In mixed doubles curling, Forget won the 2024 Montana's North Bay Mixed Doubles event with partner Kira Brunton.

===Men's===
In men's curling, Forget joined the Codey Maus rink in 2015, playing second on the team. That season, the rink won the Oakville OCT Fall Classic and the Stroud Sleeman Cash Spiel events on the World Curling Tour. The team didn't make it to provincials that season, but were successful in doing so in 2017. At the 2017 Ontario Tankard, the rink went 5–4, missing the playoffs after losing their second tiebreaker game. The team made it back to the 2018 Ontario Tankard, where they did make the playoffs, losing in the semifinal to Team John Epping.

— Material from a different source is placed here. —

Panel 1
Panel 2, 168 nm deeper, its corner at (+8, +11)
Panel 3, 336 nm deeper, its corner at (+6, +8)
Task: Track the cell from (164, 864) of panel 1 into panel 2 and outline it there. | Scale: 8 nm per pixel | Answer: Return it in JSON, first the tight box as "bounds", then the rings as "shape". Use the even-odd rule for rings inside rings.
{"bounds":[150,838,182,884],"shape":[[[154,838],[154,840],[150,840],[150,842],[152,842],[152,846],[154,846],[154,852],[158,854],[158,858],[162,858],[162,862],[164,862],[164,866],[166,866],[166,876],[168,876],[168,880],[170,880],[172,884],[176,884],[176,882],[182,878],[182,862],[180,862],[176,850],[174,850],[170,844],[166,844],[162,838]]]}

In 2018, Maus left the rink and Scott McDonald took over as skip. The team found quick success on the tour, winning the 2018 Challenge de Curling de Gatineau event. The team played in two Slams that season, going 1–3 both the 2018 National and the 2019 Canadian Open. The team then went on a surprise run at the 2019 Ontario Tankard, going undefeated at the event en route to their first provincial men's title. They represented Ontario at the 2019 Tim Hortons Brier, where they finished with a 6–5 round robin record. The next season, the team won the 2019 Challenge Casino de Charlevoix event, and played in three slams, the 2019 Masters (0–4 record), the 2019 Tour Challenge (0–4) and the 2019 National (1–3). At the 2020 Ontario Tankard, the team lost in the semifinal to Glenn Howard.

In 2021, Forget joined the Tanner Horgan rink. The team qualified through the B side at the 2021 Canadian Olympic Curling Pre-Trials to earn a spot at the 2021 Canadian Olympic Curling Trials and a chance to represent Canada at the 2022 Winter Olympics. There, the team finished with a 1–7 record. The team played in the 2022 Ontario Tankard, where they lost in the C qualifier final.

After one season with Horgan, Forget played one season with Mark Kean, and then another season with Jordan McNamara. He joined the Kibo Mulima rink for the 2024–25 curling season, and qualified for the 2025 Ontario Tankard.

==Personal life==
Forget's hometown is Bowmanville, Ontario.
Forget graduated with from Queen's University at Kingston in 2014, where he took English Language and Literature. At the time of the 2019 Brier, he was working as a residence life coordinator at Queen's, and was a resident of Kingston, Ontario. He currently works as a client success associate for Phreesia Inc, and lives in Ottawa.